#### [What to do]
A – Translate this sentence from the film summary into Spanish: "The story concerns a bank cashier who steals cash from the bank where he is employed."
B – According to the film summary, why does Paulson take his suitcase to work on a quiet Friday afternoon?
C – From the film summary, reproduce the passage starting at "Caught in the" and ending at "snapping their thread.".

#### [Given text]
start

The Embezzler is a 1954 British crime film directed by John Gilling, and starring Charles Victor, Zena Marshall and Cyril Chamberlain. It was made as a second feature shot at Twickenham Studios and on location around London. The film's sets were designed by the art director C. Wilfred Arnold.

The story concerns a bank cashier who steals cash from the bank where he is employed.

Plot
Henry Paulson, a quiet, respectable, henpecked, elderly bank cashier learns that he has only a couple of years left to live. He decides to embezzle money from the bank where he works and enjoy the rest of his days in South America. He books a train ticket at the travel agent and checks the itinerary of a ship and takes his suitcase to work on a quiet Friday afternoon hoping not to be discovered until Monday.

Caught in the act by his boss returning unexpectedly, the embezzler locks his boss in his office and flees to a seaside hotel in Eastbourne run by Mrs Larkin booking in under the name of Mr Laughton. There, he joins a group of residents including Mrs Forrest, who has problems of her own as she is being blackmailed by a former lover, Mr Johnson, recently released from prison. Johnson has tracked her down and booked into the same hotel. He thinks, as her husband is a GP, she will wish to hide her past. Johnson also tries to take advantage of fellow resident Miss Ackroyd, tricking her into giving him her string of pearls after deliberately snapping their thread.

Paulson hears Johnson threaten Mrs Forrest and follows her to investigate. He gives her the money she needs to give to Johnson in exchange for her love letters. After passing him the money Johnson demands a further £100 for the photostat copies he has made. Johnson returns Miss Ackroyd her pearls but then tricks her out of a valuable ring and into withdrawing her savings from the bank. He says they are engaged. Meanwhile the serial numbers of the missing notes start to appear in town. Johnson works out who Paulson is and blackmails him too, demanding half his stolen money. They chat in Paulson's room and Johnson helps himself to whisky. Paulson poisons the whisky for Johnson's next visit. Johnson works out what has happened and runs off. He meets Dr Foster on the stairs and they fight just as the police arrive downstairs.

end

#### [Data extract]
start

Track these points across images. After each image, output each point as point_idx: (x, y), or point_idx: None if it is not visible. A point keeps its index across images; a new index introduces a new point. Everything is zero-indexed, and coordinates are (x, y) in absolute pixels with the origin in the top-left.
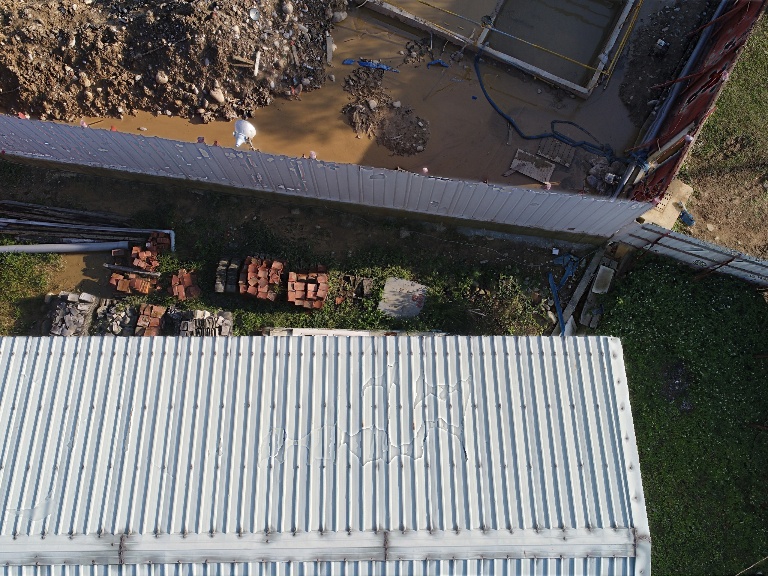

end

#### [Response list]
A – La historia trata de un cajero de banco que roba dinero del banco donde trabaja.

B – He hopes the theft will not be discovered until Monday.

C –
Caught in the act by his boss returning unexpectedly, the embezzler locks his boss in his office and flees to a seaside hotel in Eastbourne run by Mrs Larkin booking in under the name of Mr Laughton. There, he joins a group of residents including Mrs Forrest, who has problems of her own as she is being blackmailed by a former lover, Mr Johnson, recently released from prison. Johnson has tracked her down and booked into the same hotel. He thinks, as her husband is a GP, she will wish to hide her past. Johnson also tries to take advantage of fellow resident Miss Ackroyd, tricking her into giving him her string of pearls after deliberately snapping their thread.